Assignment> If an entry holds a picture, leave the picture out and copy the rest exactly.

Source texts of formatted documents
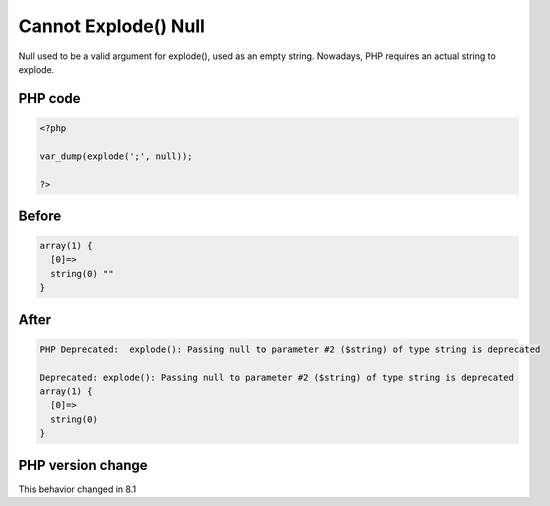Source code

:.. _`cannot-explode()-null`:

Cannot Explode() Null
=====================
.. meta::
	:description:
		Cannot Explode() Null: Null used to be a valid argument for explode(), used as an empty string.
	:twitter:card: summary_large_image
	:twitter:site: @exakat
	:twitter:title: Cannot Explode() Null
	:twitter:description: Cannot Explode() Null: Null used to be a valid argument for explode(), used as an empty string
	:twitter:creator: @exakat
	:twitter:image:src: https://php-changed-behaviors.readthedocs.io/en/latest/_static/logo.png
	:og:image: https://php-changed-behaviors.readthedocs.io/en/latest/_static/logo.png
	:og:title: Cannot Explode() Null
	:og:type: article
	:og:description: Null used to be a valid argument for explode(), used as an empty string
	:og:url: https://php-tips.readthedocs.io/en/latest/tips/explodeWithNull.html
	:og:locale: en

Null used to be a valid argument for explode(), used as an empty string. Nowadays, PHP requires an actual string to explode.

PHP code
________
.. code-block:: php

   <?php
   
   var_dump(explode(';', null));
   
   ?>

Before
______
.. code-block:: output

   array(1) {
     [0]=>
     string(0) "" 
   }
   

After
______
.. code-block:: output

   PHP Deprecated:  explode(): Passing null to parameter #2 ($string) of type string is deprecated 
   
   Deprecated: explode(): Passing null to parameter #2 ($string) of type string is deprecated 
   array(1) {
     [0]=>
     string(0)  
   }
   


PHP version change
__________________
This behavior changed in 8.1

Exercise response>
Source code

:.. _`cannot-explode()-null`:

Cannot Explode() Null
=====================
.. meta::
	:description:
		Cannot Explode() Null: Null used to be a valid argument for explode(), used as an empty string.
	:twitter:card: summary_large_image
	:twitter:site: @exakat
	:twitter:title: Cannot Explode() Null
	:twitter:description: Cannot Explode() Null: Null used to be a valid argument for explode(), used as an empty string
	:twitter:creator: @exakat
	:twitter:image:src: https://php-changed-behaviors.readthedocs.io/en/latest/_static/logo.png
	:og:image: https://php-changed-behaviors.readthedocs.io/en/latest/_static/logo.png
	:og:title: Cannot Explode() Null
	:og:type: article
	:og:description: Null used to be a valid argument for explode(), used as an empty string
	:og:url: https://php-tips.readthedocs.io/en/latest/tips/explodeWithNull.html
	:og:locale: en

Null used to be a valid argument for explode(), used as an empty string. Nowadays, PHP requires an actual string to explode.

PHP code
________
.. code-block:: php

   <?php
   
   var_dump(explode(';', null));
   
   ?>

Before
______
.. code-block:: output

   array(1) {
     [0]=>
     string(0) "" 
   }
   

After
______
.. code-block:: output

   PHP Deprecated:  explode(): Passing null to parameter #2 ($string) of type string is deprecated 
   
   Deprecated: explode(): Passing null to parameter #2 ($string) of type string is deprecated 
   array(1) {
     [0]=>
     string(0)  
   }
   


PHP version change
__________________
This behavior changed in 8.1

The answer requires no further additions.